EXERCISE INSTRUCTIONS: Please copy out, word for word, the part of the records that opens with their first line and closes with the line containing "documents, identifies relevant", both included.

Stored data entries:
•••••

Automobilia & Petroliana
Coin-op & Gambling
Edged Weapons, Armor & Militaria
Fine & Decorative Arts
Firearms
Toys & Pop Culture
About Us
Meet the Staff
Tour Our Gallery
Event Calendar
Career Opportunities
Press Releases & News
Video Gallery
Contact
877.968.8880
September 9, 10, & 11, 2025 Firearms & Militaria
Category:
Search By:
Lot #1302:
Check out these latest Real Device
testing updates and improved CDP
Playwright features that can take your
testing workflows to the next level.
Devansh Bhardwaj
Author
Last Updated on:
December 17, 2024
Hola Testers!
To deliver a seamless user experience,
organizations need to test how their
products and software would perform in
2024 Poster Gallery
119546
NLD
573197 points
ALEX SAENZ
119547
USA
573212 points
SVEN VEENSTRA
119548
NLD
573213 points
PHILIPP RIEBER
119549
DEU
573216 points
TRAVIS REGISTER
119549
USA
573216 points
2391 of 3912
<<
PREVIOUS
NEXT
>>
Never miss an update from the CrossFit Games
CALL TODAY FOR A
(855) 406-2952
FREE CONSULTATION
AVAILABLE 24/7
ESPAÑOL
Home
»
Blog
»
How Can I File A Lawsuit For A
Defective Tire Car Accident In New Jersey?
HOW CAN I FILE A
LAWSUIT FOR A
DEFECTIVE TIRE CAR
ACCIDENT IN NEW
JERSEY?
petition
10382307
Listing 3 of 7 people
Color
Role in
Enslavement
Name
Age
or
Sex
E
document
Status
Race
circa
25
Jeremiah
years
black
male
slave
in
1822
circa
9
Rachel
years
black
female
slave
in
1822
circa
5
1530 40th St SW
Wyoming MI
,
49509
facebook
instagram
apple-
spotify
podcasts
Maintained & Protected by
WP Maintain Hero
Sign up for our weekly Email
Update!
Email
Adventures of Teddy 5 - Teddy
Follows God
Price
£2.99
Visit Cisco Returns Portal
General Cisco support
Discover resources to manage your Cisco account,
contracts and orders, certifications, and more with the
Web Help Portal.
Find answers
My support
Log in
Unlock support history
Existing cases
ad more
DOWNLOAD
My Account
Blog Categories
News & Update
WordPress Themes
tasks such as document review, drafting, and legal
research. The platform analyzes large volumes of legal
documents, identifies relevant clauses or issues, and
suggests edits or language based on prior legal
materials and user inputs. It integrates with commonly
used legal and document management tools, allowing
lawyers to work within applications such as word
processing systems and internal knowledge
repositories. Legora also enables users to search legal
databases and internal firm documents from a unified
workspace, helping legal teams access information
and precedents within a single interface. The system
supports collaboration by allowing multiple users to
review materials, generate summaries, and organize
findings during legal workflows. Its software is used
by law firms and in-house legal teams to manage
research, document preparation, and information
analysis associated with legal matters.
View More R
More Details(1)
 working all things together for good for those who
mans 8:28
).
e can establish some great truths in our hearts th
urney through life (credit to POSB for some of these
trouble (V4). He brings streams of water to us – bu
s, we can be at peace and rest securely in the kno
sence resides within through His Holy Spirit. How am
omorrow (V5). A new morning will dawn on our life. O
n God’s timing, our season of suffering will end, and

•••••

OUTPUT OF THE TASK:
Automobilia & Petroliana
Coin-op & Gambling
Edged Weapons, Armor & Militaria
Fine & Decorative Arts
Firearms
Toys & Pop Culture
About Us
Meet the Staff
Tour Our Gallery
Event Calendar
Career Opportunities
Press Releases & News
Video Gallery
Contact
877.968.8880
September 9, 10, & 11, 2025 Firearms & Militaria
Category:
Search By:
Lot #1302:
Check out these latest Real Device
testing updates and improved CDP
Playwright features that can take your
testing workflows to the next level.
Devansh Bhardwaj
Author
Last Updated on:
December 17, 2024
Hola Testers!
To deliver a seamless user experience,
organizations need to test how their
products and software would perform in
2024 Poster Gallery
119546
NLD
573197 points
ALEX SAENZ
119547
USA
573212 points
SVEN VEENSTRA
119548
NLD
573213 points
PHILIPP RIEBER
119549
DEU
573216 points
TRAVIS REGISTER
119549
USA
573216 points
2391 of 3912
<<
PREVIOUS
NEXT
>>
Never miss an update from the CrossFit Games
CALL TODAY FOR A
(855) 406-2952
FREE CONSULTATION
AVAILABLE 24/7
ESPAÑOL
Home
»
Blog
»
How Can I File A Lawsuit For A
Defective Tire Car Accident In New Jersey?
HOW CAN I FILE A
LAWSUIT FOR A
DEFECTIVE TIRE CAR
ACCIDENT IN NEW
JERSEY?
petition
10382307
Listing 3 of 7 people
Color
Role in
Enslavement
Name
Age
or
Sex
E
document
Status
Race
circa
25
Jeremiah
years
black
male
slave
in
1822
circa
9
Rachel
years
black
female
slave
in
1822
circa
5
1530 40th St SW
Wyoming MI
,
49509
facebook
instagram
apple-
spotify
podcasts
Maintained & Protected by
WP Maintain Hero
Sign up for our weekly Email
Update!
Email
Adventures of Teddy 5 - Teddy
Follows God
Price
£2.99
Visit Cisco Returns Portal
General Cisco support
Discover resources to manage your Cisco account,
contracts and orders, certifications, and more with the
Web Help Portal.
Find answers
My support
Log in
Unlock support history
Existing cases
ad more
DOWNLOAD
My Account
Blog Categories
News & Update
WordPress Themes
tasks such as document review, drafting, and legal
research. The platform analyzes large volumes of legal
documents, identifies relevant clauses or issues, and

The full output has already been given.